The flow curve of 0.2% carbon steel at high temperature and high strain rate was studied.
(1) Deceleration of speed of ram is realized using a specialized control method for Thermecmastor-Z 15 ton machine to obtain a uniform axial strain rate.
(2) A vibration filtering method that takes into consideration the elastic response of the compression test machine at a high strain rate for the frequency of 1000 Hz was used to eliminate the effect. A Savitzky–Golay filtering method was chosen as a numerical method of effectively smoothing the oscillating data.
(3) By the inverse analysis method, the flow curve was obtained.

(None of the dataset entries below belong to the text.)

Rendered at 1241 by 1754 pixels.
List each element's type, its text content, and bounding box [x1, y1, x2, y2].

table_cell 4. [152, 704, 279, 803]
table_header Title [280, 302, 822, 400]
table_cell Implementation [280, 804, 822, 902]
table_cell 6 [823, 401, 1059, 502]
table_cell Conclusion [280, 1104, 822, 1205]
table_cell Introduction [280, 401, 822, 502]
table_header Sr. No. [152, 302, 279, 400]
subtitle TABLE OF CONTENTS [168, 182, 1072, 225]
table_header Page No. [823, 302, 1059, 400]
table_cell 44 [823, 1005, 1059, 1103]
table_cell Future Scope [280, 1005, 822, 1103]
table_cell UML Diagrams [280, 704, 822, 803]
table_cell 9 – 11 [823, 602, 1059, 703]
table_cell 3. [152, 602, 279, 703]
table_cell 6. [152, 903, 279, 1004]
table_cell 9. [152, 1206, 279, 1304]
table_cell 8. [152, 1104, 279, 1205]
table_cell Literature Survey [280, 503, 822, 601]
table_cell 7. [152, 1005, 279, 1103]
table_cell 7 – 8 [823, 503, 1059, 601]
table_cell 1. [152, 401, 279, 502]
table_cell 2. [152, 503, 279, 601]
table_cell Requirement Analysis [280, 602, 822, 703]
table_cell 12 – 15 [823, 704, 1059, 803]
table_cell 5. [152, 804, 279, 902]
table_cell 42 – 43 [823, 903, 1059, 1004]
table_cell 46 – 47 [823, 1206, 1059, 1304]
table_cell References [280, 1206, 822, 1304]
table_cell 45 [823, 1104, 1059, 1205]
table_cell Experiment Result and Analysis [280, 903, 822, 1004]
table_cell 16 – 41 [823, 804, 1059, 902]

The compensation of the internal heat generation and the highly distributed temperature, which leads to inhomogeneous deformation, were the main reason why the apparent stress–axial strain curve greatly differed from the calculated result.

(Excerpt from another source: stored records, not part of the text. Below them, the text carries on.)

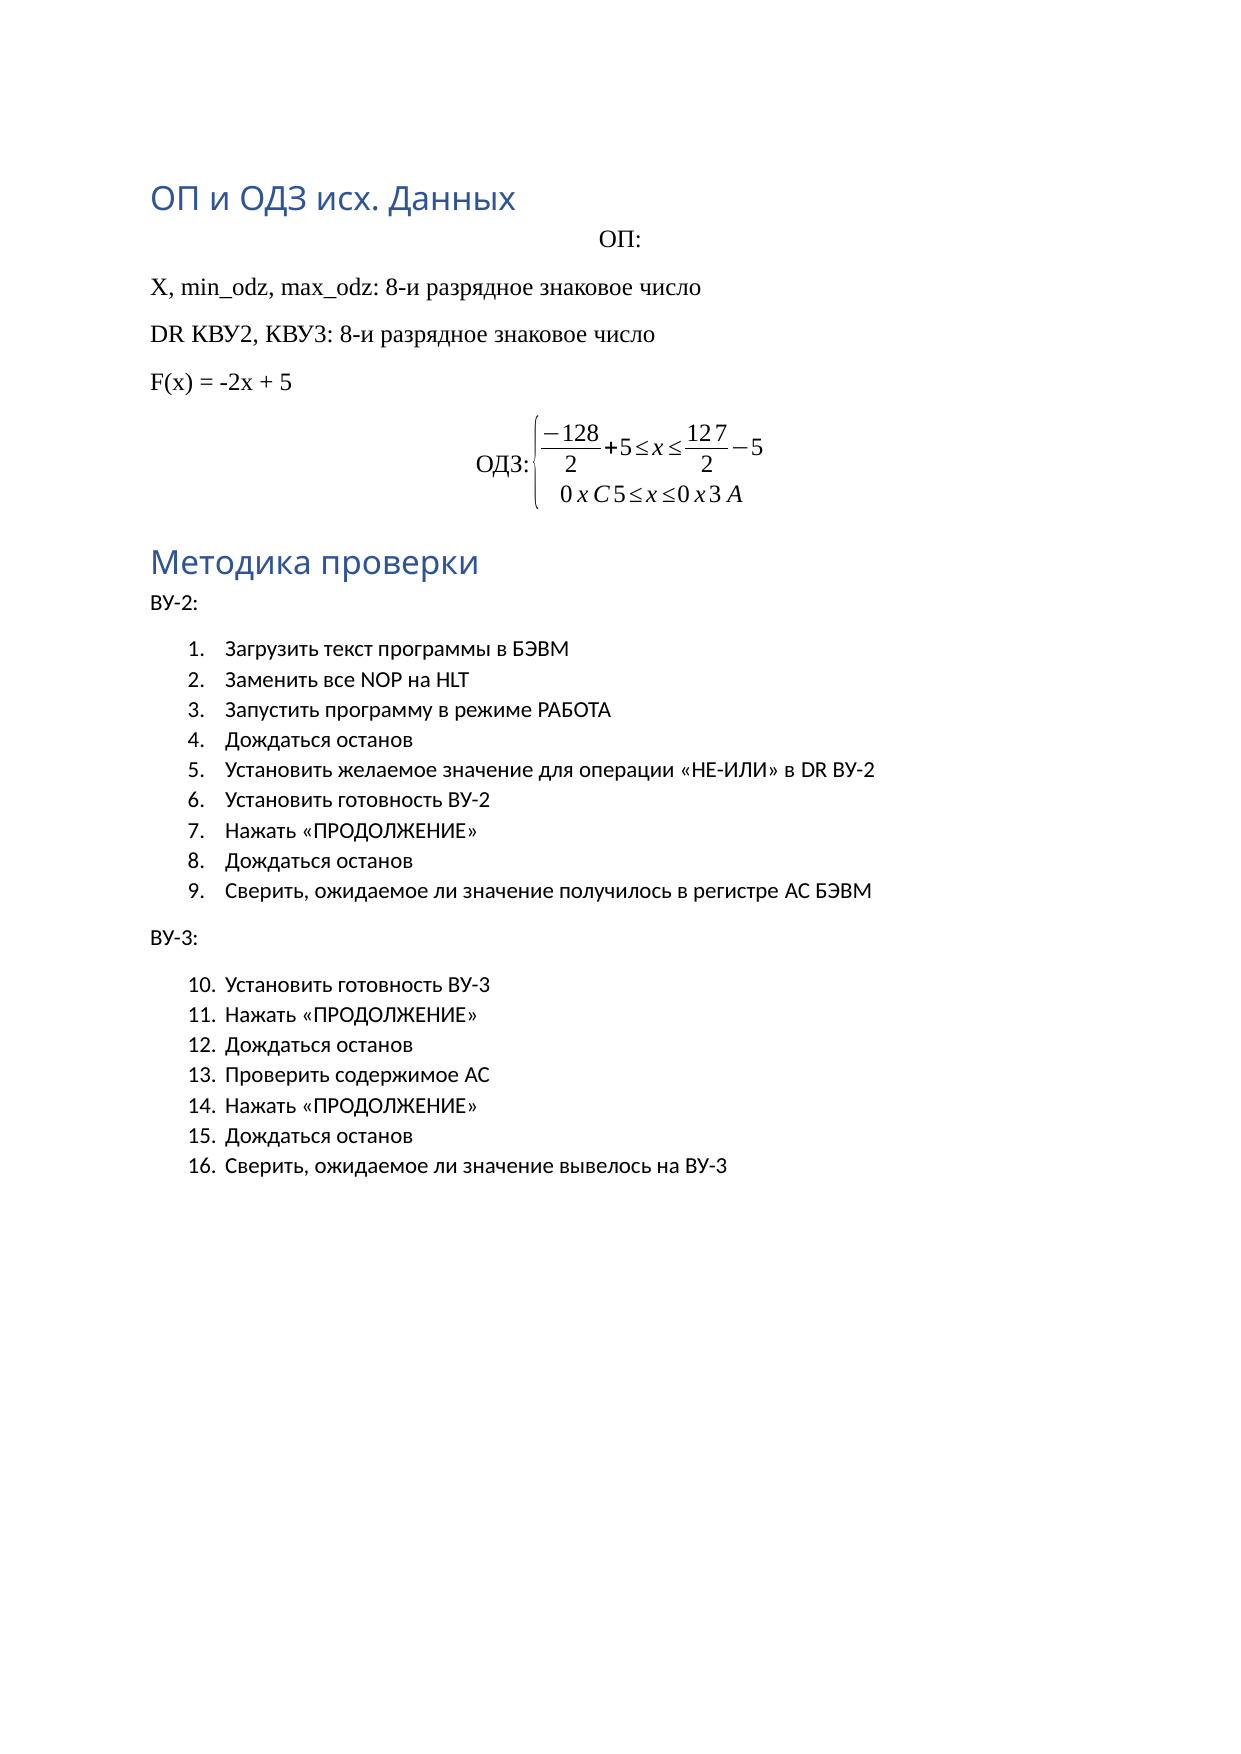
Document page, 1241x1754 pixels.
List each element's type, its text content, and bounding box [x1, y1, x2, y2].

list Нажать «ПРОДОЛЖЕНИЕ» [187, 816, 1090, 844]
list Установить готовность ВУ-3 [187, 970, 1090, 998]
text ОДЗ: [150, 415, 1090, 511]
text ВУ-2: [150, 588, 1090, 616]
text DR КВУ2, КВУ3: 8-и разрядное знаковое число [150, 319, 1090, 348]
list Нажать «ПРОДОЛЖЕНИЕ» [187, 1000, 1090, 1028]
list Сверить, ожидаемое ли значение вывелось на ВУ-3 [187, 1151, 1090, 1179]
subtitle ОП и ОДЗ исх. Данных [150, 175, 1090, 220]
list Установить желаемое значение для операции «НЕ-ИЛИ» в DR ВУ-2 [187, 755, 1090, 783]
list Проверить содержимое AC [187, 1061, 1090, 1089]
text ВУ-3: [150, 923, 1090, 951]
list Запустить программу в режиме РАБОТА [187, 695, 1090, 723]
list Сверить, ожидаемое ли значение получилось в регистре AC БЭВМ [187, 876, 1090, 904]
list Установить готовность ВУ-2 [187, 786, 1090, 814]
list Дождаться останов [187, 1030, 1090, 1058]
list Дождаться останов [187, 725, 1090, 753]
list Загрузить текст программы в БЭВМ [187, 634, 1090, 663]
text F(x) = -2x + 5 [150, 367, 1090, 396]
text ОП: [150, 224, 1090, 253]
list Дождаться останов [187, 1121, 1090, 1149]
text X, min_odz, max_odz: 8-и разрядное знаковое число [150, 272, 1090, 300]
subtitle Методика проверки [150, 539, 1090, 584]
list Нажать «ПРОДОЛЖЕНИЕ» [187, 1091, 1090, 1119]
list Заменить все NOP на HLT [187, 665, 1090, 693]
list Дождаться останов [187, 846, 1090, 874]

(4) A regression of the independent parameters and the sensitivity of the strain rate and temperature was done to obtain the generalized flow curve that can include a wide range of strain rates, strains, and temperatures.
(5) A flow curve regressed from intermediate strain rate data was extrapolated to high strain rates, and it was compared with the regressed flow curve obtained in the current investigation. The steady-state stress of the extrapolated flow curve greatly differed from the directly obtained result. The difference may have been caused by the twinning effect due to high-strain-rate deformation. It can be concluded that the extrapolation method from low and intermediate strain rates to high strain rates is inappropriate.